* EXTRACT PROVIDED
__________________________________________________

NlpTools API
Class

NlpTools\Similarity\Simhash

class Simhash implements SimilarityInterface, DistanceInterface

Simhash is an implementation of the locality sensitive hash function families proposed by Moses Charikar using the Earth Mover's Distance http://www.cs.princeton.edu/courses/archive/spring04/cos598B/bib/CharikarEstim.pdf

A better description of the implementation can be found at
http://infolab.stanford.edu/~manku/papers/07www-duplicates.pdf

The current implementation uses md5 by default to hash the documents
features. Weighted features are not supported (unless duplicating a
feature is considered adding weight to it).

Methods

__construct(integer $len, callable $hash = 'self::md5')

string simhash(array $set)

Compute the locality sensitive hash for this set.

int dist(array $A, array $B)

float similarity(array $A, array $B)

Details

at line 39
public __construct(integer $len, callable $hash = 'self::md5')

Parameters

integer $len The length of the simhash in bits
callable $hash The hash function to compute the hashes of the features

at line 62
public string simhash(array $set)

Compute the locality sensitive hash for this set.

Maintain a vector ($boxes) of length $this->length initialized to
0. Each member of the set is hashed to a {$this->length} bit vector.
For each of these bits we either increment or decrement the
corresponding $boxes dimension depending on the bit being either
1 or 0. Finally the signs of each dimension of the boxes vector
is the locality sensitive hash.

We have departed from the original implementation at the
following points:
1. Each feature has a weight of 1, but feature duplication is
allowed.

Parameters

array $set

Return Value

string The bits of the hash as a string

at line 93
public int dist(array $A, array $B)

Parameters

array $A
array $B

Return Value

int [0,$this->length]

at line 114
public float similarity(array $A, array $B)

Parameters

array $A
array $B

Return Value

float [0,1]

__________________________________________________

* PROBLEMS AND TASKS
#1 According to the Simhash API page, which hash function does the implementation use by default to hash document features?
#2 Arrange the lines of the entries below as a numbered list, starting at the first line of the entries and ending at the line that contains "obstacles ne sont". Leave out any blank lines.

* EXTRACTED ENTRIES

__________________________________________________

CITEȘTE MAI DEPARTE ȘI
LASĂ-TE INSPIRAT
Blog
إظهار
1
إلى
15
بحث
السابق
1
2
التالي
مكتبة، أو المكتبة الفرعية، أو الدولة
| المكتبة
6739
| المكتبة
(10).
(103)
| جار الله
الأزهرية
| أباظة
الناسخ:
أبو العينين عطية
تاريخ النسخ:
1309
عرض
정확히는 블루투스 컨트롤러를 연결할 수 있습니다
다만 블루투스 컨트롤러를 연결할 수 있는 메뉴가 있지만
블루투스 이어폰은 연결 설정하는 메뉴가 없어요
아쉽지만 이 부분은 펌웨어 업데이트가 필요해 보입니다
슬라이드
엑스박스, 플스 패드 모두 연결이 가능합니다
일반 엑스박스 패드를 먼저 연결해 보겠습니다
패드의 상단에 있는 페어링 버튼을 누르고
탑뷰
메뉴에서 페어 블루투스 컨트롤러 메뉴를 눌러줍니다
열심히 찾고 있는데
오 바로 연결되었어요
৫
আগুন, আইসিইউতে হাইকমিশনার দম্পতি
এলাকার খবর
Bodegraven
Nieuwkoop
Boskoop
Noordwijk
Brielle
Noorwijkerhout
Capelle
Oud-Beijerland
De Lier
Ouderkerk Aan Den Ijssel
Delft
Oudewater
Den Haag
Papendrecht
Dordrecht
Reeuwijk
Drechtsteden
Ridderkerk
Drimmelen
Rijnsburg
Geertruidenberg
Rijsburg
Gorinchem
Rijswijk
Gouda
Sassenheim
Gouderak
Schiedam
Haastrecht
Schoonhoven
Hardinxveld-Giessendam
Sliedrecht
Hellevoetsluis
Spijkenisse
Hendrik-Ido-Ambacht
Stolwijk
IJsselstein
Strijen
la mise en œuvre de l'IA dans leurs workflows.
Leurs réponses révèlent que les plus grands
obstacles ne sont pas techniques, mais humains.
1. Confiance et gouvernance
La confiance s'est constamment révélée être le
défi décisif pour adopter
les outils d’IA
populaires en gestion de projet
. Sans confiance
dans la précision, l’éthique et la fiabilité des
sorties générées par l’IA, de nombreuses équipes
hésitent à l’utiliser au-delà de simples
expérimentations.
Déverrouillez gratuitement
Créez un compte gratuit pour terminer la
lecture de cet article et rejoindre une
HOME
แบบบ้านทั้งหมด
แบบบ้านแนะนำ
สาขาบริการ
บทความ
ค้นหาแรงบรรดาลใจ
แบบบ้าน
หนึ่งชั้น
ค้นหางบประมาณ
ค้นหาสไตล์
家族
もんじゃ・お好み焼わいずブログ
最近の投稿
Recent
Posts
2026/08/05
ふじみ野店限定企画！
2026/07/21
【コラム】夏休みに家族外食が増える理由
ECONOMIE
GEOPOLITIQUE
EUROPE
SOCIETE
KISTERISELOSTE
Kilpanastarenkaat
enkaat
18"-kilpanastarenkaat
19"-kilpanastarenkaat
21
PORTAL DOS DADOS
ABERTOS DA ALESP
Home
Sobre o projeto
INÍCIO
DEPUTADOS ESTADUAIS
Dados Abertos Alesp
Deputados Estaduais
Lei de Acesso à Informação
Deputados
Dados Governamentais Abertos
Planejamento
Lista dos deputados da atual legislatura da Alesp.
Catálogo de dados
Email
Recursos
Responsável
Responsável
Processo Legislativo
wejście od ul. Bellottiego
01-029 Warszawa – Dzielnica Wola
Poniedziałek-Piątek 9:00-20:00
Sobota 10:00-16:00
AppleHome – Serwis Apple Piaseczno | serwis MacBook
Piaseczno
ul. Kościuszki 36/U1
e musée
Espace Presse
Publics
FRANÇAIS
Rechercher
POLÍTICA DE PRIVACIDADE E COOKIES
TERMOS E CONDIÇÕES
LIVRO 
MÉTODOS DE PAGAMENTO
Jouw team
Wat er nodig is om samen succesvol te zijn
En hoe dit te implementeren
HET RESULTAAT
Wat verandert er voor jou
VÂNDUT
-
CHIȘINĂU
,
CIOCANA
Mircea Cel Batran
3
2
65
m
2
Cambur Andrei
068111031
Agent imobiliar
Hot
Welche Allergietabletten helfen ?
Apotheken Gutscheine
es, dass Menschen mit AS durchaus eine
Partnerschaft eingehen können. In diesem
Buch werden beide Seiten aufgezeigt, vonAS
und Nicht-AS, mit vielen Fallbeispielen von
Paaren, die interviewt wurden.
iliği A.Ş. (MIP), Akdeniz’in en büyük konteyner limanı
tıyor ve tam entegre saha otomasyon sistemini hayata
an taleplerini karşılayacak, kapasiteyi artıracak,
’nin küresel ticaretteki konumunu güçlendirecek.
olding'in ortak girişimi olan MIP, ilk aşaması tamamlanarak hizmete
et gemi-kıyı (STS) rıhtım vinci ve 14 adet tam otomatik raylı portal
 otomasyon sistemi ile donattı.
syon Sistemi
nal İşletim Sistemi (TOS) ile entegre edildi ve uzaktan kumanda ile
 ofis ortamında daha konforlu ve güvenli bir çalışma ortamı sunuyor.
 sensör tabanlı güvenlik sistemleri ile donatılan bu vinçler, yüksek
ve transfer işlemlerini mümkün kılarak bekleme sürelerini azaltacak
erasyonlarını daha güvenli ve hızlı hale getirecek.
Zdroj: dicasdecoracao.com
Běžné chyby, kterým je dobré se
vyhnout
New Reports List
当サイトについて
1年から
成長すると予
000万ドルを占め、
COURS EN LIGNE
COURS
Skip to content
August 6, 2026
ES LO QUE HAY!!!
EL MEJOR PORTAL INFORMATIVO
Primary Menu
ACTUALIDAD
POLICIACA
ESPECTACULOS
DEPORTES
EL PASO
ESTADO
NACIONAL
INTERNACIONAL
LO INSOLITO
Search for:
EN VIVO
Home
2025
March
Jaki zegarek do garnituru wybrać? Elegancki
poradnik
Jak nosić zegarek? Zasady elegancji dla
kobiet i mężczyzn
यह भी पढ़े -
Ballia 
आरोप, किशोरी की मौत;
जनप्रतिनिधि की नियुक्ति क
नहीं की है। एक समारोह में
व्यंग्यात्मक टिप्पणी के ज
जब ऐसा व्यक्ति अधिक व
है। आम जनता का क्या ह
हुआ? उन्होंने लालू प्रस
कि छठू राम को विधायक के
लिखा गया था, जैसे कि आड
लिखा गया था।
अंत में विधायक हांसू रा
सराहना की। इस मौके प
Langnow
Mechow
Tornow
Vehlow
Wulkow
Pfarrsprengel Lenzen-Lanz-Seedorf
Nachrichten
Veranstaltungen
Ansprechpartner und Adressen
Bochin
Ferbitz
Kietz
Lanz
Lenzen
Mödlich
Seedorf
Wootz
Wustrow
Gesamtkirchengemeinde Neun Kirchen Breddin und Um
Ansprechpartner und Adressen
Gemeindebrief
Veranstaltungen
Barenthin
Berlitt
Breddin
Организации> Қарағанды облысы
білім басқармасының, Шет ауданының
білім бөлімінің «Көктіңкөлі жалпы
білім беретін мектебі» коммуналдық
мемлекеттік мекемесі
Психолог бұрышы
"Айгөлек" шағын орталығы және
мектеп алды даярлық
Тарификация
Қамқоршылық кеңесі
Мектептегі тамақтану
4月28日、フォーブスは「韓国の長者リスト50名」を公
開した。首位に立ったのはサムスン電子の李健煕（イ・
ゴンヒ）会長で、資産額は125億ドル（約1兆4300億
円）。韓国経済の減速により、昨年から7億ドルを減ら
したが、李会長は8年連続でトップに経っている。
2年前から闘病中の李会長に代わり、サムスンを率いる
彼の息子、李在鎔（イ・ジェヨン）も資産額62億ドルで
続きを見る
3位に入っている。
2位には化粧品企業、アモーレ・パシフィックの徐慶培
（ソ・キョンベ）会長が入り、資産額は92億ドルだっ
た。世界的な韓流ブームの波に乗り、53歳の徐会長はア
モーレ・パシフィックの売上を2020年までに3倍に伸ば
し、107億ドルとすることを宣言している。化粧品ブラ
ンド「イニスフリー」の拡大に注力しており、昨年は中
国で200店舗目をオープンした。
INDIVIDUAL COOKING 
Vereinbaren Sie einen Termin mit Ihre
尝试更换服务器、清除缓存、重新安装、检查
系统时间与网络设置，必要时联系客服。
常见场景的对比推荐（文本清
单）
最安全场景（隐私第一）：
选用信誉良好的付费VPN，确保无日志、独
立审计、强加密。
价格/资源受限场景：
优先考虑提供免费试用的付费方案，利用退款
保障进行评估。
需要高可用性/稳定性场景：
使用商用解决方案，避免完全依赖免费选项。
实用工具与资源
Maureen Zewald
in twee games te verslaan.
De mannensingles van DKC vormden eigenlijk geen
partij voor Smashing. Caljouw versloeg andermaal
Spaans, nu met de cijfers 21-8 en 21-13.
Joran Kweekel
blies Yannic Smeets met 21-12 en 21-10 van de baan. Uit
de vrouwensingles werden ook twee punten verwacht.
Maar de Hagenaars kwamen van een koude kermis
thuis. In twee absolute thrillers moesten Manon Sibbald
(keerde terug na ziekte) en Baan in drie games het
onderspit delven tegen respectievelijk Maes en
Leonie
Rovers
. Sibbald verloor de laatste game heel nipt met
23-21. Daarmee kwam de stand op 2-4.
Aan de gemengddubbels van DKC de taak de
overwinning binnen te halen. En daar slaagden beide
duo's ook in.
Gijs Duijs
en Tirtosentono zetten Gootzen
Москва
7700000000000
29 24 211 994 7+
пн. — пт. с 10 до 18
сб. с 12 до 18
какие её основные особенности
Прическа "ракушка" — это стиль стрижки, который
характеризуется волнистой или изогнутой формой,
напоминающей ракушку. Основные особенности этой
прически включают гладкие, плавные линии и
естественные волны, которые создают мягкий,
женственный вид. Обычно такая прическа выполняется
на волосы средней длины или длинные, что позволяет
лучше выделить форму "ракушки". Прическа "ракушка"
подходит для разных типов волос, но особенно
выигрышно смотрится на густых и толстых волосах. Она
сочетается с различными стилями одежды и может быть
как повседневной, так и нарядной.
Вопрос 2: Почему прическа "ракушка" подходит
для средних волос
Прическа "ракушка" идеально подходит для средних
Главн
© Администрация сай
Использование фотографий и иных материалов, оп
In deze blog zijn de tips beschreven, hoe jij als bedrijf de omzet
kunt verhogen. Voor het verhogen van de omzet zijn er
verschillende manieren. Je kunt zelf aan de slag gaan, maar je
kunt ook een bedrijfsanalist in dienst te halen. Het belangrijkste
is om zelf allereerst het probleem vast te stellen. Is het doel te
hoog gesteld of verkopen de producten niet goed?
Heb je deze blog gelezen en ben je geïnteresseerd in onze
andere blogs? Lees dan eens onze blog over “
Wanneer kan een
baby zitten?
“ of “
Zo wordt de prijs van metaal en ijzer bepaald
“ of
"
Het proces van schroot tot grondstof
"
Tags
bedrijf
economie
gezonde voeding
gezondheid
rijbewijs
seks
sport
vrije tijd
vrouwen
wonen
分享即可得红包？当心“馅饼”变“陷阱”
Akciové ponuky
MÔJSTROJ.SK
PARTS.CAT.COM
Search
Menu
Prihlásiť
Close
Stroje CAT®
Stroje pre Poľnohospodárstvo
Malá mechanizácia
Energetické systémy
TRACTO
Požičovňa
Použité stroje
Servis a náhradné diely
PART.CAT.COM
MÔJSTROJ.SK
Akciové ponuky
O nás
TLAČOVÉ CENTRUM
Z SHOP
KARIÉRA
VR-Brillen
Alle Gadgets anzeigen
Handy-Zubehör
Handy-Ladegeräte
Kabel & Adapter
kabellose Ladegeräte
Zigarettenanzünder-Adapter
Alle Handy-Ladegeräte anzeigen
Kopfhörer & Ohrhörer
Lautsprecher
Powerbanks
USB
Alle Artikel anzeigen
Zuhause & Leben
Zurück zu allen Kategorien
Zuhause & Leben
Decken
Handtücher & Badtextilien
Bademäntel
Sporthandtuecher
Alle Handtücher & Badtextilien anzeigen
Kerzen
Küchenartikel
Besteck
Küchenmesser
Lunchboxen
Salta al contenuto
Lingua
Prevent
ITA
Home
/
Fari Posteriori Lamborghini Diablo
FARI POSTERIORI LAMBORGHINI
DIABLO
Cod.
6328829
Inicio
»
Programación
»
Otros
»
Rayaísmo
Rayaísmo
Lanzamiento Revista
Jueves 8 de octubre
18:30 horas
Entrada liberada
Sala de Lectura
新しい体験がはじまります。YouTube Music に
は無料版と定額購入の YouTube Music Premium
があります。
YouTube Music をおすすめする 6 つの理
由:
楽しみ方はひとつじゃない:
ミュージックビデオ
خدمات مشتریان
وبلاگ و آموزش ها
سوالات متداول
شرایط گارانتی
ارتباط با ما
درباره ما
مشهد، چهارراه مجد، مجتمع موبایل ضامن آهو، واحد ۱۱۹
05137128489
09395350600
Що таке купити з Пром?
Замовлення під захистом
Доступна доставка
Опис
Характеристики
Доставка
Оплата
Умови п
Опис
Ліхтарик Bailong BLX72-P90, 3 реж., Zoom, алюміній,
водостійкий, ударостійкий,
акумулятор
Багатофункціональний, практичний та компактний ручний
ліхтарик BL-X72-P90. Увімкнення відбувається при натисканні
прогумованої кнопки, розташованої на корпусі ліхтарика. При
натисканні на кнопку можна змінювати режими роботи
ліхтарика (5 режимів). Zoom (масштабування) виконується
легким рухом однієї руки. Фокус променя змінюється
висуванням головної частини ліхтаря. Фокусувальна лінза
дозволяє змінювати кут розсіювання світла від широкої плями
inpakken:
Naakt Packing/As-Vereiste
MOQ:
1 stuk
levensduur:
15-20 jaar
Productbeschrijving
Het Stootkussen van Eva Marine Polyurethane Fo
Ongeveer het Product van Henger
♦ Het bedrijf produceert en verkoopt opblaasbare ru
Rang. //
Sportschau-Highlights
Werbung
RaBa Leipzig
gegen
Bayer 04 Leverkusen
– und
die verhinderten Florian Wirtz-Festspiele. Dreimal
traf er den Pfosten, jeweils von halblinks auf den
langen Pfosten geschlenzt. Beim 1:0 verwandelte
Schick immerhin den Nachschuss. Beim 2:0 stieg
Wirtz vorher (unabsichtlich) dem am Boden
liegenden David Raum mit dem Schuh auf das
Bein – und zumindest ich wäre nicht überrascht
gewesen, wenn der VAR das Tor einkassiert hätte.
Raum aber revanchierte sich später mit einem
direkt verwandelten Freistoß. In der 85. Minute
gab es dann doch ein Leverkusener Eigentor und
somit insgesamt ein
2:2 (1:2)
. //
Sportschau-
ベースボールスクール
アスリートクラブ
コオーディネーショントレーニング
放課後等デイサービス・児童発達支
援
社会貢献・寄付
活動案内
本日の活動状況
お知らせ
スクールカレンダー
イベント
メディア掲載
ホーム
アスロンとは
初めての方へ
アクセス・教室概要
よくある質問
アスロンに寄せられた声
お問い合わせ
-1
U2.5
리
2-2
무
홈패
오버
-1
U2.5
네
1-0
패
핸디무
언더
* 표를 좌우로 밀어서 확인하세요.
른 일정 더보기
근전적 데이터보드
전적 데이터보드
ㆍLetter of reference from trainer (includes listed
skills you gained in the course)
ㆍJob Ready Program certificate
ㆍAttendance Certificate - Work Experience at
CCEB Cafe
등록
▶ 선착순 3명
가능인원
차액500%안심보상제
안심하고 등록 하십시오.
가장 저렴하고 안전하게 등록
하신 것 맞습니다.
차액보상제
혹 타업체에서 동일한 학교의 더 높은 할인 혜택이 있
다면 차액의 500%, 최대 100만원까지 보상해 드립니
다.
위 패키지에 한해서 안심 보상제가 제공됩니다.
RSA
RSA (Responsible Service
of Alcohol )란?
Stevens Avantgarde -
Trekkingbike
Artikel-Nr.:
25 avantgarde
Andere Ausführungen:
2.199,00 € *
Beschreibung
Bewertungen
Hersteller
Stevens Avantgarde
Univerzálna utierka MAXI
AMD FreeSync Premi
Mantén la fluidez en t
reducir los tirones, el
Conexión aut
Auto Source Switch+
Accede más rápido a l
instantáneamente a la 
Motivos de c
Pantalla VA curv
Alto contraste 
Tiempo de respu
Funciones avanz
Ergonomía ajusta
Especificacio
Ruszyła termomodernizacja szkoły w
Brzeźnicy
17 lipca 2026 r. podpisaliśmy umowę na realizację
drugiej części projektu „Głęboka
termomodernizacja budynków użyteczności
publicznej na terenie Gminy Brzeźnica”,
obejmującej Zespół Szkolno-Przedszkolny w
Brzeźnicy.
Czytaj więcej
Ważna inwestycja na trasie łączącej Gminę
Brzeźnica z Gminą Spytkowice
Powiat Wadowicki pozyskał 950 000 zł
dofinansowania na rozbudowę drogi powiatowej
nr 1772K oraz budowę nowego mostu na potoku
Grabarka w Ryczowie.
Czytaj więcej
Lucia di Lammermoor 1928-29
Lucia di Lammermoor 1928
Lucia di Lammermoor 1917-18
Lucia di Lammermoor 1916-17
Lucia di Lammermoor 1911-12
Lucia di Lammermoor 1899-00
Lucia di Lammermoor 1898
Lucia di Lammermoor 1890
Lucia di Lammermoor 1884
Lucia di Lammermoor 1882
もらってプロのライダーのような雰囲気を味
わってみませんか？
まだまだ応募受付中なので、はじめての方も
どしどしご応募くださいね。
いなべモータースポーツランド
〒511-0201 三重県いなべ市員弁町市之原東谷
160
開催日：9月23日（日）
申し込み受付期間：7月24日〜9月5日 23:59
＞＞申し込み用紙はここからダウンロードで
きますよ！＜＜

__________________________________________________

* SOLUTIONS TO THE TASKS
#1 md5

#2
1. CITEȘTE MAI DEPARTE ȘI
2. LASĂ-TE INSPIRAT
3. Blog
4. إظهار
5. 1
6. إلى
7. 15
8. بحث
9. السابق
10. 1
11. 2
12. التالي
13. مكتبة، أو المكتبة الفرعية، أو الدولة
14. | المكتبة
15. 6739
16. | المكتبة
17. (10).
18. (103)
19. | جار الله
20. الأزهرية
21. | أباظة
22. الناسخ:
23. أبو العينين عطية
24. تاريخ النسخ:
25. 1309
26. عرض
27. 정확히는 블루투스 컨트롤러를 연결할 수 있습니다
28. 다만 블루투스 컨트롤러를 연결할 수 있는 메뉴가 있지만
29. 블루투스 이어폰은 연결 설정하는 메뉴가 없어요
30. 아쉽지만 이 부분은 펌웨어 업데이트가 필요해 보입니다
31. 슬라이드
32. 엑스박스, 플스 패드 모두 연결이 가능합니다
33. 일반 엑스박스 패드를 먼저 연결해 보겠습니다
34. 패드의 상단에 있는 페어링 버튼을 누르고
35. 탑뷰
36. 메뉴에서 페어 블루투스 컨트롤러 메뉴를 눌러줍니다
37. 열심히 찾고 있는데
38. 오 바로 연결되었어요
39. ৫
40. আগুন, আইসিইউতে হাইকমিশনার দম্পতি
41. এলাকার খবর
42. Bodegraven
43. Nieuwkoop
44. Boskoop
45. Noordwijk
46. Brielle
47. Noorwijkerhout
48. Capelle
49. Oud-Beijerland
50. De Lier
51. Ouderkerk Aan Den Ijssel
52. Delft
53. Oudewater
54. Den Haag
55. Papendrecht
56. Dordrecht
57. Reeuwijk
58. Drechtsteden
59. Ridderkerk
60. Drimmelen
61. Rijnsburg
62. Geertruidenberg
63. Rijsburg
64. Gorinchem
65. Rijswijk
66. Gouda
67. Sassenheim
68. Gouderak
69. Schiedam
70. Haastrecht
71. Schoonhoven
72. Hardinxveld-Giessendam
73. Sliedrecht
74. Hellevoetsluis
75. Spijkenisse
76. Hendrik-Ido-Ambacht
77. Stolwijk
78. IJsselstein
79. Strijen
80. la mise en œuvre de l'IA dans leurs workflows.
81. Leurs réponses révèlent que les plus grands
82. obstacles ne sont pas techniques, mais humains.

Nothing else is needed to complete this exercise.